A strange gap has opened in the economy. On one side, artificial intelligence is being described as the next great career accelerant: a tool that can help people write, code, analyze, design, summarize, sell, teach, research, and automate parts of their day. On the other side, millions of workers still are not using these tools in any meaningful way — not because they are lazy, incurious, or resistant to change, but because access is uneven, training is thin, workplace rules are confusing, and the benefits are distributed through existing inequalities.

The numbers show the gap clearly. In September 2025, Pew Research Center found that 21% of U.S. workers said at least some of their work was done with AI, up from 16% roughly a year earlier. But 65% still said they did not use AI much or at all in their jobs. Even among workers who were not using AI, more than a third said at least some of their work could be done with it. In other words, AI is not simply irrelevant to most workers. Many people are standing near the technology, but not yet able to use it well.

That matters because the upside is real, even if it is often oversold. In a large customer-support study published in The Quarterly Journal of Economics, access to a generative AI assistant increased productivity by 15% on average, with especially large gains for less-experienced and lower-skilled workers. In another widely cited field experiment with consultants, researchers working with BCG found that GPT-4 improved speed and quality on tasks inside the model’s capability frontier, while also showing that AI could hurt performance when people used it for tasks where the tool was unreliable.

So the issue is not whether AI can help some people do some jobs better. The issue is whether ordinary workers can actually reach the tools, understand them, trust them, and apply them safely to real career problems. Right now, for many people, the answer is still no.

The first barrier is not intelligence. It is access.

Public discussion often assumes that AI tools are available to anyone with curiosity and an internet connection. That assumption hides a lot. AI tools require devices, reliable broadband, accounts, sometimes paid subscriptions, and often the ability to experiment without fear of breaking a rule or exposing sensitive information.

Even in the United States, internet access remains unequal. Pew reported in January 2026 that about eight in ten U.S. adults subscribe to home broadband, but the divide by income remains persistent: adults in households earning under $30,000 are far less likely than those with higher incomes to have broadband at home.
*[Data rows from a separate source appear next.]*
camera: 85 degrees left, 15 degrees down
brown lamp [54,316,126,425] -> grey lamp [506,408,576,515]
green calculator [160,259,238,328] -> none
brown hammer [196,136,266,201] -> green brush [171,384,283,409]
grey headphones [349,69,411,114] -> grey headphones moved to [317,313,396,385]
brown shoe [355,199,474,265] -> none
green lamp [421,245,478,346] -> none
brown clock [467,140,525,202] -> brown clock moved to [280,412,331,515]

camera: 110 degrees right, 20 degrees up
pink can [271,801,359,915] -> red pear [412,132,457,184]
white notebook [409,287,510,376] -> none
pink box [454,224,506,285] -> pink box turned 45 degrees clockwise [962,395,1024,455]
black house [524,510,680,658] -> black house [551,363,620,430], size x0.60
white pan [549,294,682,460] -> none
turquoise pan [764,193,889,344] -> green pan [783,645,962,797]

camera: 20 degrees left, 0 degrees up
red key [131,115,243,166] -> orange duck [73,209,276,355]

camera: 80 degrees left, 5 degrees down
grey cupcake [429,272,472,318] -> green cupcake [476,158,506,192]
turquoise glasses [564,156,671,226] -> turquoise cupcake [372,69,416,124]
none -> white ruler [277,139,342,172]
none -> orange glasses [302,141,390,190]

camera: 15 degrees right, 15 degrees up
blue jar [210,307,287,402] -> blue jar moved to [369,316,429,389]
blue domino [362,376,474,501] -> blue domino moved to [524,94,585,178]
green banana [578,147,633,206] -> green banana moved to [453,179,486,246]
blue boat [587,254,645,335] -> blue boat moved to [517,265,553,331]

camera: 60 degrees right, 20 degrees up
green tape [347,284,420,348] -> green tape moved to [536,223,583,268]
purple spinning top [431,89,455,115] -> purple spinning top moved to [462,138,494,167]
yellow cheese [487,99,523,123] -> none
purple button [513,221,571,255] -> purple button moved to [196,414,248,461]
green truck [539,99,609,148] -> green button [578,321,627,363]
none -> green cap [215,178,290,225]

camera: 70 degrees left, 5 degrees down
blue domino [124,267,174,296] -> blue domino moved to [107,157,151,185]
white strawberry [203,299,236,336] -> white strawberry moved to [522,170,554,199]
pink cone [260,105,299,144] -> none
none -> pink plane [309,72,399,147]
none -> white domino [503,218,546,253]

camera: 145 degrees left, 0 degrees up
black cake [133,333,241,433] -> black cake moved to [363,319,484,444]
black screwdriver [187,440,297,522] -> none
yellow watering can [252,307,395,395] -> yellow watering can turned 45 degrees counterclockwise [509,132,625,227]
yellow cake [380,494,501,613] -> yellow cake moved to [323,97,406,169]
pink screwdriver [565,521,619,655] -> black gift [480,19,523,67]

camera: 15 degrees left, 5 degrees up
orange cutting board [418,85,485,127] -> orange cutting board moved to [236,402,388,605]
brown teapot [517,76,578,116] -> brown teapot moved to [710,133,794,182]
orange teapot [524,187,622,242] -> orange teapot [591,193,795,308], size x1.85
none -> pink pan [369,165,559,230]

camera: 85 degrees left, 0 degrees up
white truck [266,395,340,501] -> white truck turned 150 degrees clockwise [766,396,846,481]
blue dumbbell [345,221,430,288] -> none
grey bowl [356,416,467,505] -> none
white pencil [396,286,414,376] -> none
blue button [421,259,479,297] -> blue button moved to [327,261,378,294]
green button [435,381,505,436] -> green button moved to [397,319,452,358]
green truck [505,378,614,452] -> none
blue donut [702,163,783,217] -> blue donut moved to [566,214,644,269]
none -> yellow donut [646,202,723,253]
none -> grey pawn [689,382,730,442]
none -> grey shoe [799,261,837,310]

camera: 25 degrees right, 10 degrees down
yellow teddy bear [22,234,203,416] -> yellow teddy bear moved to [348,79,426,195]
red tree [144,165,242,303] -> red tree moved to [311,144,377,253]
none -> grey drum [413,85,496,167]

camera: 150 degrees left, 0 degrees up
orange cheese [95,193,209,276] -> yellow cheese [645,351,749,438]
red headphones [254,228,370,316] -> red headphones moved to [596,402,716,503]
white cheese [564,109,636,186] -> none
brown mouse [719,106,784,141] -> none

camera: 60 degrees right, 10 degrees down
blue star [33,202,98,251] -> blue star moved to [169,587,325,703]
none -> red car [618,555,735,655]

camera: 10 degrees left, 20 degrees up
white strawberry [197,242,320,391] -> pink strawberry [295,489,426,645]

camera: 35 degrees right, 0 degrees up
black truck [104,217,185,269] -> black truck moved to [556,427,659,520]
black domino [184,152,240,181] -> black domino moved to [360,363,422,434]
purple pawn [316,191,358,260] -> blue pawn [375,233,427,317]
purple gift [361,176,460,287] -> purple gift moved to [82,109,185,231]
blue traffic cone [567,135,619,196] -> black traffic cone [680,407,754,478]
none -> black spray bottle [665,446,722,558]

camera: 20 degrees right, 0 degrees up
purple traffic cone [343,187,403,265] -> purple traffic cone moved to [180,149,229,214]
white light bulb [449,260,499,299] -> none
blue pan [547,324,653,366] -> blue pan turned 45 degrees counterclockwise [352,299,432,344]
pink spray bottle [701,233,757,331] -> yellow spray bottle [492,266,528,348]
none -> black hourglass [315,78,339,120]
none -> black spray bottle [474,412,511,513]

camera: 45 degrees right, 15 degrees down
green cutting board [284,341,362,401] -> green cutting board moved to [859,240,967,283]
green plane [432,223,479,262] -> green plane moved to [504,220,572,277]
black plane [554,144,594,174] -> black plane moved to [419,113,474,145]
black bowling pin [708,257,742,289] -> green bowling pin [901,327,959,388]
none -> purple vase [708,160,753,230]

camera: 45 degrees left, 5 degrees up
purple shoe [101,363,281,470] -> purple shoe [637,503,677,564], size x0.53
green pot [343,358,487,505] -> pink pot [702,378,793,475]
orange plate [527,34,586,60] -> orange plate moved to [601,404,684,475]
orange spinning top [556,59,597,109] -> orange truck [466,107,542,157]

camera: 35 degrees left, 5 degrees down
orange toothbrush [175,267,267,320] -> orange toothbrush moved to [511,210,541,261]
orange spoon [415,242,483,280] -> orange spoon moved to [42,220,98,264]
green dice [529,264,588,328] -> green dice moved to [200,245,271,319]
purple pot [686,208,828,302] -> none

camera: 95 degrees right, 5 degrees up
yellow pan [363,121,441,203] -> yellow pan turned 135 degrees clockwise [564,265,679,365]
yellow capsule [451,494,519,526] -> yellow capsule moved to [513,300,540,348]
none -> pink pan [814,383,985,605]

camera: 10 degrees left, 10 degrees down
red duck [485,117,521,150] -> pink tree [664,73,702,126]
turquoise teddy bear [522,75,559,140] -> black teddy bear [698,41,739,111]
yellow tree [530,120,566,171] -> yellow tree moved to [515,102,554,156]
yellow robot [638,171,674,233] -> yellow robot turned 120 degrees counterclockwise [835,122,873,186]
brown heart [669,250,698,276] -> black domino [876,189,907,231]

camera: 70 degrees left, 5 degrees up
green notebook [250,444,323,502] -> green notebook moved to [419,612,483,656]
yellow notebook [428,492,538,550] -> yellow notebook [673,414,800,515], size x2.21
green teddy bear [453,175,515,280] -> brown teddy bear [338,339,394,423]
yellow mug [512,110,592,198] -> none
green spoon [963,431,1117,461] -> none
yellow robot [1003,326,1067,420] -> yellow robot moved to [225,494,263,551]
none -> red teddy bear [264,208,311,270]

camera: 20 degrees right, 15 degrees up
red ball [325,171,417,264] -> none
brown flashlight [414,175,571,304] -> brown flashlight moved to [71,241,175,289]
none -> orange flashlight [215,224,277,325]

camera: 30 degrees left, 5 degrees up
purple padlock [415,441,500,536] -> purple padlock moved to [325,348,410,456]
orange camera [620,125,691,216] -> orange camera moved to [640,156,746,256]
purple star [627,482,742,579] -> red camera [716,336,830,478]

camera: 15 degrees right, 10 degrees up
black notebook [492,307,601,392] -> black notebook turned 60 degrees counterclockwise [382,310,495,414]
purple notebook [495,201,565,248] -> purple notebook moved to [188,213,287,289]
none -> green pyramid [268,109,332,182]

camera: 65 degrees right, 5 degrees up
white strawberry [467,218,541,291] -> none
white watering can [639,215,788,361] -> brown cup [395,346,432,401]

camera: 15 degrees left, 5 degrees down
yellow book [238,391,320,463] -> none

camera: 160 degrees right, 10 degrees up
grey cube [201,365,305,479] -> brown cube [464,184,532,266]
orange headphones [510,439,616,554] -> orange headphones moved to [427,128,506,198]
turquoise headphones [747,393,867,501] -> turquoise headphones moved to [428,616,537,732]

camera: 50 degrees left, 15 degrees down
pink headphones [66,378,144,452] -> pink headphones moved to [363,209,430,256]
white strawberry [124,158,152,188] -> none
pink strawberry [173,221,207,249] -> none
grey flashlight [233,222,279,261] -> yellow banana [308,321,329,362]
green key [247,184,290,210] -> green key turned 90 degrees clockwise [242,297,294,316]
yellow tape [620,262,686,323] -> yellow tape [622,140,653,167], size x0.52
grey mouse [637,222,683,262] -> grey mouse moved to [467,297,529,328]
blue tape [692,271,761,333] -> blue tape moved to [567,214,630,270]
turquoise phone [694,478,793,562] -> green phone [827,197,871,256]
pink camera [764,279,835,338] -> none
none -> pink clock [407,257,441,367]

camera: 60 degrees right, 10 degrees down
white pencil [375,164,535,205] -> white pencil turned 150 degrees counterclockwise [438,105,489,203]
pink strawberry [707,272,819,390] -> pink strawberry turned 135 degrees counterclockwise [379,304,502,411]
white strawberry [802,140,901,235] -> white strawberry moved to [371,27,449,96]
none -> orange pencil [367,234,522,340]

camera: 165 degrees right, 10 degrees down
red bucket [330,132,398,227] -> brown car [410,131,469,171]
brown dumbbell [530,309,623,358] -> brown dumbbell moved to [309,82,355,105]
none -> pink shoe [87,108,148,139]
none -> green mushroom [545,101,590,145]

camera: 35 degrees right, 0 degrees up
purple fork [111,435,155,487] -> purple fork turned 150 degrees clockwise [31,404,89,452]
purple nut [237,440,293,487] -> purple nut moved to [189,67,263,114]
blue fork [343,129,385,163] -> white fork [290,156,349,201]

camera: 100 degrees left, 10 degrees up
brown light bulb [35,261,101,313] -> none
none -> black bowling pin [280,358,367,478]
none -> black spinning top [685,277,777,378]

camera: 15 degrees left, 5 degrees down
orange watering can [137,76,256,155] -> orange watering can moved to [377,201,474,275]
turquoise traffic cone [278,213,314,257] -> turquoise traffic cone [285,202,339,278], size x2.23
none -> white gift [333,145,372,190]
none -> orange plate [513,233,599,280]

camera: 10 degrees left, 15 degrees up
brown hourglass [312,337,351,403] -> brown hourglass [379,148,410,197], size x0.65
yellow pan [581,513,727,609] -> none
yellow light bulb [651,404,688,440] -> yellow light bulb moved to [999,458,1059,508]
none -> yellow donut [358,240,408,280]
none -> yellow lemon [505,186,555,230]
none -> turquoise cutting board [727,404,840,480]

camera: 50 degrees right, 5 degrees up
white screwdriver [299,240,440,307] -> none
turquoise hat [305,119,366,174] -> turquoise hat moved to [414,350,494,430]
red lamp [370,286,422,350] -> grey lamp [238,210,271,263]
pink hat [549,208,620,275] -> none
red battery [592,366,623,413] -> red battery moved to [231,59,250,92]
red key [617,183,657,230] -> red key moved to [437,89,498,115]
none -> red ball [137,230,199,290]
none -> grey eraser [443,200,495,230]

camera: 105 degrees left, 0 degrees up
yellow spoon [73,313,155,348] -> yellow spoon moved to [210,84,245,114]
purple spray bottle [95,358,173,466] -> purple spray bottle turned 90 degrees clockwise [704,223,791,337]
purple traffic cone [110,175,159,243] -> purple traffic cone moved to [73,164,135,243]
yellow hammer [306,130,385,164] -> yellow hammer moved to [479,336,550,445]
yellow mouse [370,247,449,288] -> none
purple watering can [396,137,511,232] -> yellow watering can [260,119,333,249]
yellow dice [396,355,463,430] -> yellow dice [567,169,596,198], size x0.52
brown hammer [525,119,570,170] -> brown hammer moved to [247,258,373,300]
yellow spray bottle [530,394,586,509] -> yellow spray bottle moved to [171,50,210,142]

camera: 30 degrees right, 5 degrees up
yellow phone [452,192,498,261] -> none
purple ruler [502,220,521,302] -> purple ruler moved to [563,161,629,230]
That matters because AI is not a lightweight technology in practice. A worker trying to use AI for résumé rewriting, spreadsheet analysis, coding practice, interview preparation, or portfolio building needs more than occasional phone access. They need stable connectivity, a device that can handle multitasking, and enough privacy and time to experiment. A person using a shared phone on a limited data plan is not starting from the same place as a salaried professional with a laptop, enterprise AI license, and paid time to learn.

The global divide is even sharper. The IMF’s AI Preparedness Index evaluates economies across digital infrastructure, human capital and labor-market policy, innovation and economic integration, and regulation. The IMF found that wealthier economies tend to be better equipped for AI adoption than low-income countries.

This means “learn AI” is not a neutral instruction. For some workers, it means opening a company-approved assistant inside tools they already use. For others, it means finding a free chatbot after a long shift, on a phone, with no guidance, no data privacy support, and no clear connection to a promotion.

The second barrier is training — and the training market is not keeping up.

AI tools look deceptively simple. A chat box invites anyone to type a question. But career-enhancing use requires judgment: how to frame a problem, how to check outputs, how to protect data, how to decide when not to use AI, and how to turn a model’s answer into actual work.

The OECD warned in 2025 that demand for both specialized AI professionals and general AI understanding is rising, but only a small percentage of training courses in the countries it studied currently deliver AI content. The OECD also noted that governments are creating publicly funded AI training programs, but more needs to be done to make adult training suitable for an AI-driven workplace.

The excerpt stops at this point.